Music has always been
important to Ron and me. My parents were professional musicians who had
met as rookie violinists in the city symphony. They gave me and my
sister piano and violin lessons, took us to concerts, and enrolled us
in the local chapter of the
National
Federation of Music Clubs. I played in the community youth
orchestra, sang in my school choral groups, and played in the city
symphony for a number of years.
Ron's father was a vocalist with his brother's dance orchestra,
appearing throughout Pennsylvania during the Big Band era. Ron had
accordion lessons (because his Uncle Vic owned one and gave the
instruction), formed "The Dark Tops" with three of his friends and cut
a record in the 1950s, and has sung with a number of community choral
groups. He has been a member of his church choir for fifty years.

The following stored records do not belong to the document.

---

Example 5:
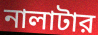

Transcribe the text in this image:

নালাটার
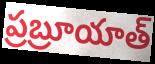
ప్రబ్రూయాత్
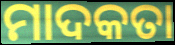
ମାଦକତା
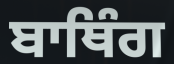
ਬਾਥਿੰਗ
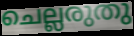
ചെല്ലരുതു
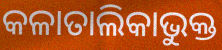
କଳାତାଲିକାଭୁକ୍ତ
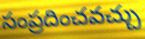
సంప్రదించవచ్చు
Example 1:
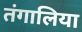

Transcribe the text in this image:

तंगालिया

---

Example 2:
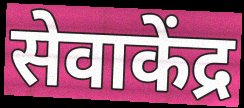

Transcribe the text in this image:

सेवाकेंद्र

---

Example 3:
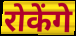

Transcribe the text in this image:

रोकेंगे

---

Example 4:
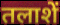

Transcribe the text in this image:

तलाशें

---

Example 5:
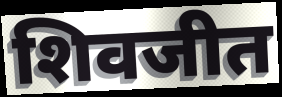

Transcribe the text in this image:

शिवजीत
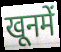
खूनमें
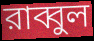
রাব্বুল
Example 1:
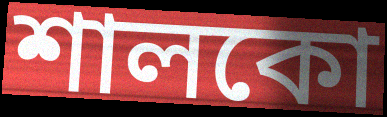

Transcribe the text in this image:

শালকো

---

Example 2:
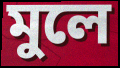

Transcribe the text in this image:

মুলে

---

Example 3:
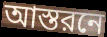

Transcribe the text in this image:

আস্তরনে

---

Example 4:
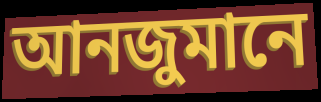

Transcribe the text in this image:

আনজুমানে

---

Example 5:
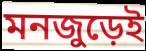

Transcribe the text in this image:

মনজুড়েই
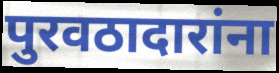
पुरवठादारांना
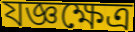
যজ্ঞক্ষেত্র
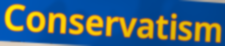
Conservatism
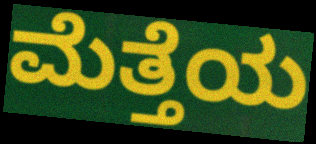
ಮೆತ್ತೆಯ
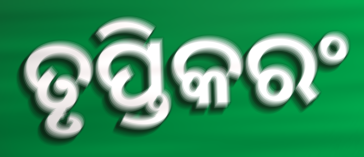
ତୃପ୍ତିକରଂ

Indeed, singing sacred music is the only way he prays.
Lynn has had piano and flute instruction and belonged to her school
concert band from third grade on. Like her father, she claims singing
as her first musical love, and she's participated in her school's
choral groups and the annual musical. (See a picture of her as
a nameless wretch
in
Les Misérables.)
It was our pleasure from the time she was in ninth grade to attend the
candlelight concert her school chorus gives each year about this time.

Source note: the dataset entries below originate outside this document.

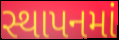
સ્થાપનમાં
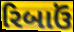
રિબાઉં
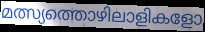
മത്സ്യത്തൊഴിലാളികളോ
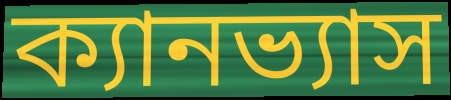
ক্যানভ্যাস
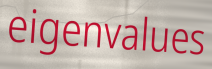
eigenvalues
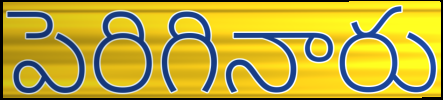
పెరిగినారు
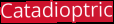
Catadioptric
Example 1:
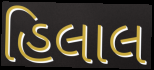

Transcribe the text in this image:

હિલાલ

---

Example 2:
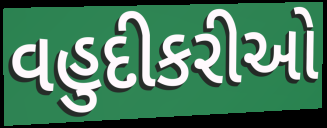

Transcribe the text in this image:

વહુદીકરીઓ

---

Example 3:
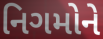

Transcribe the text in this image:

નિગમોને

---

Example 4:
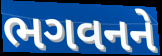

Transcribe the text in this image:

ભગવનને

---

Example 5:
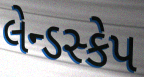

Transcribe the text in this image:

લેન્ડસ્કેપ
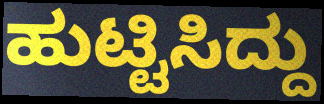
ಹುಟ್ಟಿಸಿದ್ದು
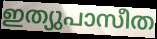
ഇത്യുപാസീത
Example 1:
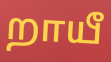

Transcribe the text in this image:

றாயீ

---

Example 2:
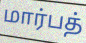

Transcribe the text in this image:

மார்பத்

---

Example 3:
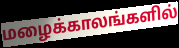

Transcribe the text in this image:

மழைக்காலங்களில்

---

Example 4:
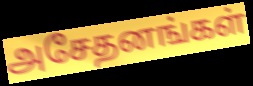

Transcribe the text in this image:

அசேதனங்கள்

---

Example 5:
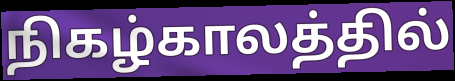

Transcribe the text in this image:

நிகழ்காலத்தில்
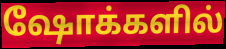
ஷோக்களில்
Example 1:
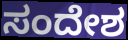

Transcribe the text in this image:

ಸಂದೇಶ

That ninth grade year I arrived at the concert anxious, depressed, and
in pain from complications of a
knee injury
that would require
surgery a
few weeks later. The simultaneous mediatative and joyful nature of the
program did a
lot to change my attitude. Indeed, I think it saved the season for me,
and I took to planning my party preparation so that nearly everything
was done in time for this concert and I could use attendance at it as a
reward.
Our small township has a diverse population. Although most of us are
Christians, we have a significant Jewish presence (so significant that
the schools are closed on Rosh Hashanah and Yom Kippur and our
neighborhood supermarket's in-store bakery is certified kosher), as
well as people who adhere to Islam, Buddhism, Hinduism, and some
lesser-known African traditions. While some schools in the area (and
across
the country) have had problems with religious content in December music
performances, our school has not. Nor have they taken the easy way out
and presented an evening of nothing but "Frosty the Snowman" and
"Winter Wonderland." Lynn has sung programs that included Latin motets,
traditional Christmas carols in English, French, and German, secular
songs and show tunes with winter themes, Negro spirituals, and songs in
Hebrew, Swahili, and Yiddish.
Because her college is only fifty minutes away, she was able to come
home last night for her first holiday concert as an alumna. I knew that
the event would be bittersweet for her. She hasn't been able to
schedule participation in the chorus at college, and at our
Thanksgiving Eve service she became teary when the women's ensemble
performed. She confessed that she misses group singing very much.
The high school concert was everything we have come to expect. We still
know many
students on the stage, and it was good to be amid all that young energy
again. The program was typical, beginning with a
hodie, moving through Chanukkah
songs, jingly as well as reflective secular songs, traditional carols,
and ending with a rousing Moses Hogan arrangement of "Ezekiel Saw De
Wheel." The students sang almost entirely from memory and thanked their
Latvian
language coach (somebody's grandmother who helped them with
Ziemassvêtku nakts and two
other songs) and their Yiddish language coach (somebody else's
grandmother guiding them through
Chanuke,
Oi Chanuke; a lot of our kids have good Hebrew, but almost
nobody speaks Yiddish anymore).
The best part, however, was the traditional finale, Handel's mighty
Hallelujah Chorus done with
audience participation, and alumni and parents invited on stage to join
their old friends.
I think I miss Lynn's group singing as much as she does.